Reproduce every line of the rows below without any changes, leaving out the pictures.

(Collection entries)
⟨

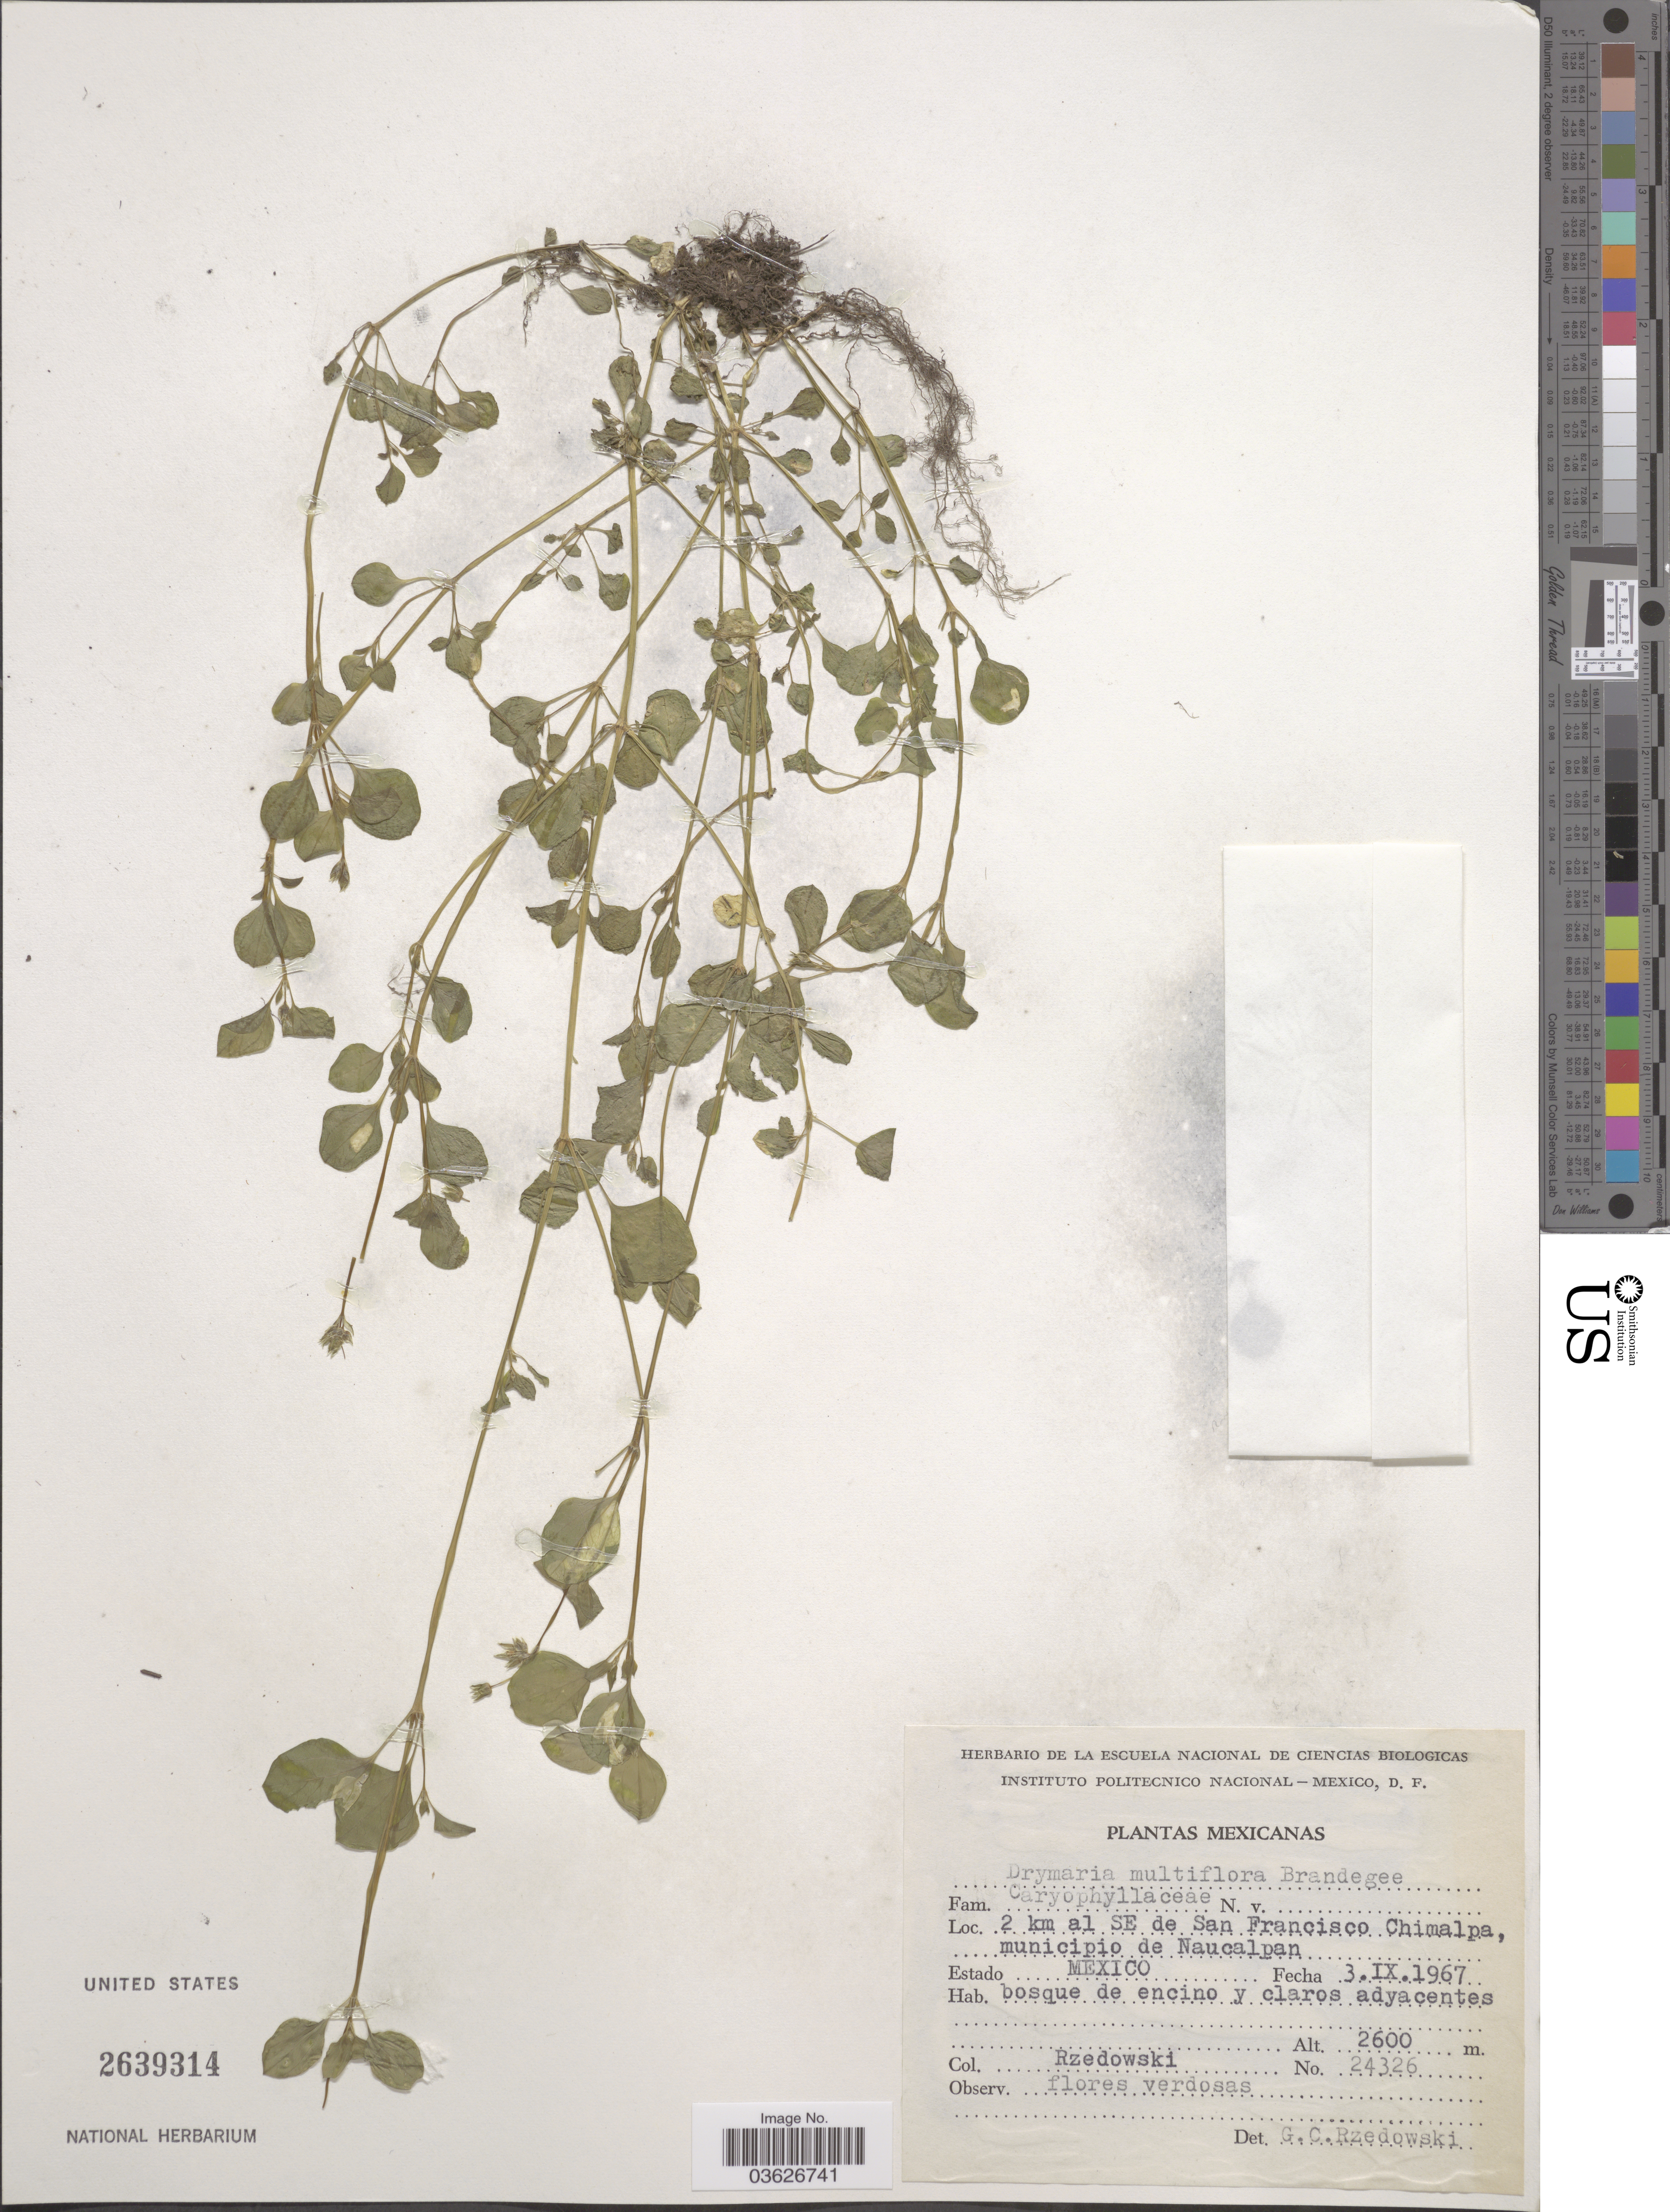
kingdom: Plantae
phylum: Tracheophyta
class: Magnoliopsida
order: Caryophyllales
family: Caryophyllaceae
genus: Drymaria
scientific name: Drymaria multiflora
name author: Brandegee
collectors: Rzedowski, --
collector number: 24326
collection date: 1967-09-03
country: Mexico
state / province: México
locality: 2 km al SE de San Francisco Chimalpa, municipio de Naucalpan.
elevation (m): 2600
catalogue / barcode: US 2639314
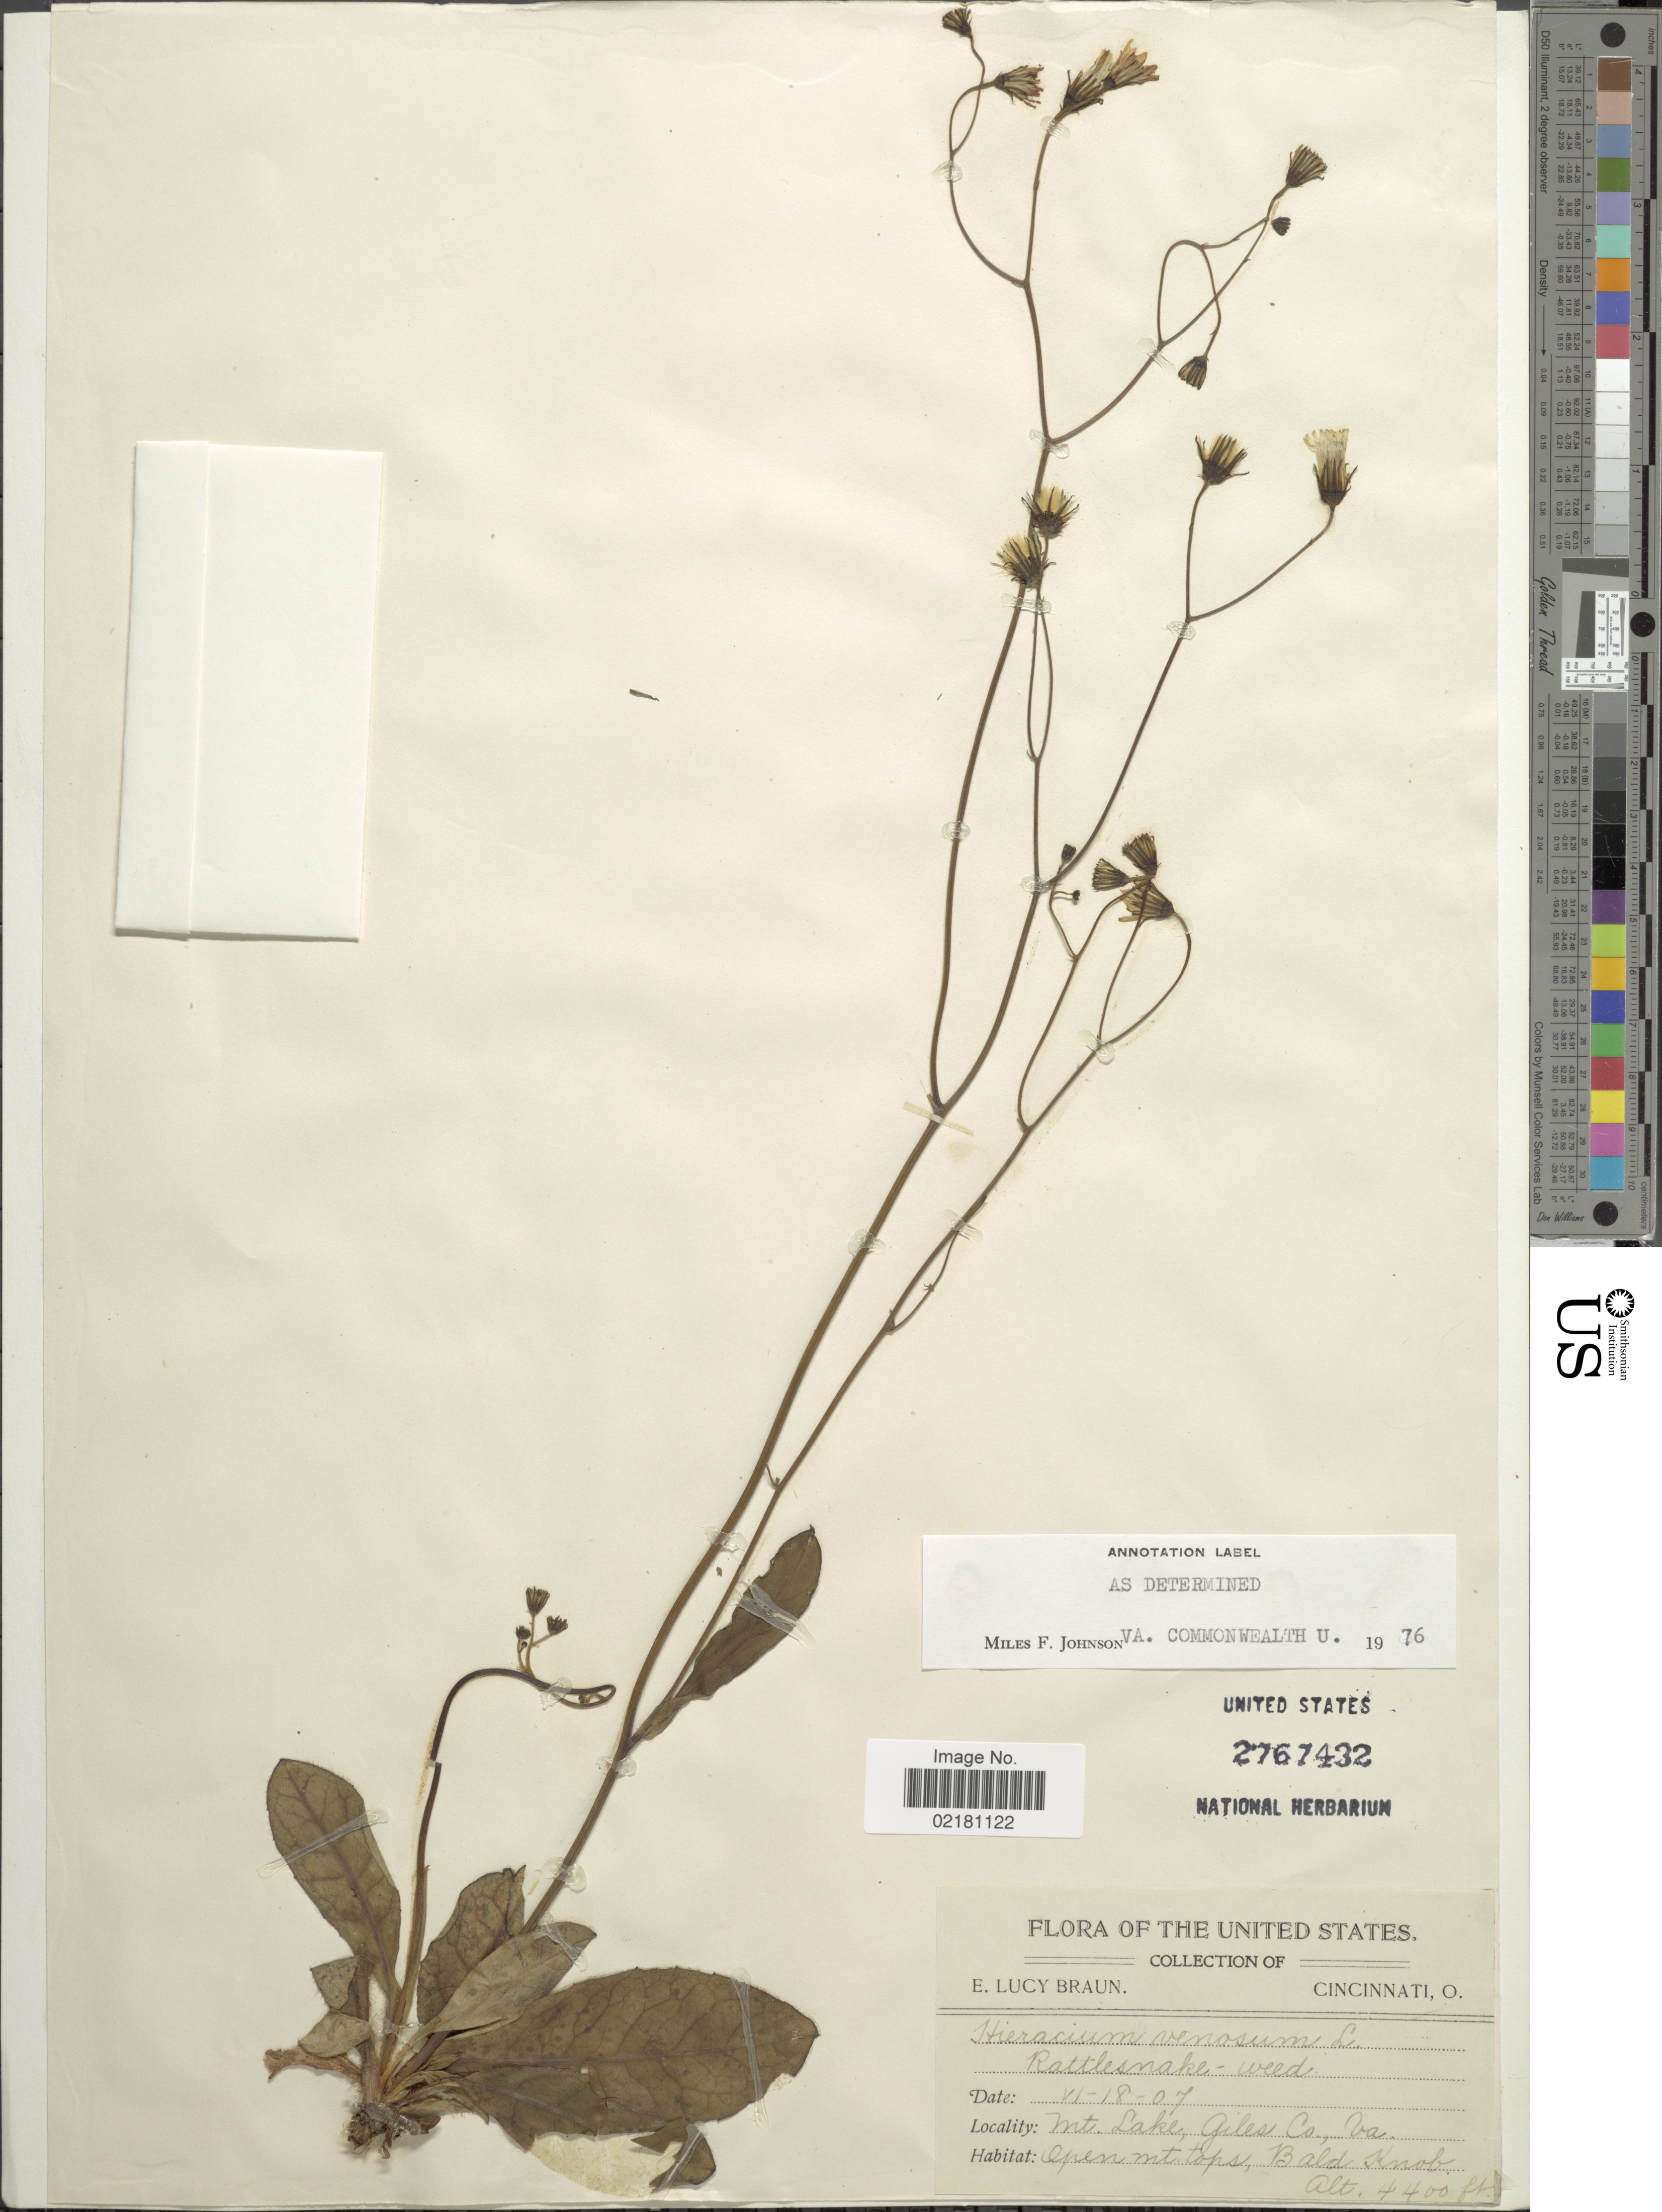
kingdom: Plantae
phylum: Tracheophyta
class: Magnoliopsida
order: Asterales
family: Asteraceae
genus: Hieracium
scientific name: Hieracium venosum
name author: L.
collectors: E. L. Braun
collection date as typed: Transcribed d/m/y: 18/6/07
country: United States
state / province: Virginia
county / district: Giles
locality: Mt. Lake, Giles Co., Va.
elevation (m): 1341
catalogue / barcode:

⟩

-- Solution for this problem --
kingdom: Plantae
phylum: Tracheophyta
class: Magnoliopsida
order: Caryophyllales
family: Caryophyllaceae
genus: Drymaria
scientific name: Drymaria multiflora
name author: Brandegee
collectors: Rzedowski, --
collector number: 24326
collection date: 1967-09-03
country: Mexico
state / province: México
locality: 2 km al SE de San Francisco Chimalpa, municipio de Naucalpan.
elevation (m): 2600
catalogue / barcode: US 2639314
kingdom: Plantae
phylum: Tracheophyta
class: Magnoliopsida
order: Asterales
family: Asteraceae
genus: Hieracium
scientific name: Hieracium venosum
name author: L.
collectors: E. L. Braun
collection date as typed: Transcribed d/m/y: 18/6/07
country: United States
state / province: Virginia
county / district: Giles
locality: Mt. Lake, Giles Co., Va.
elevation (m): 1341
catalogue / barcode:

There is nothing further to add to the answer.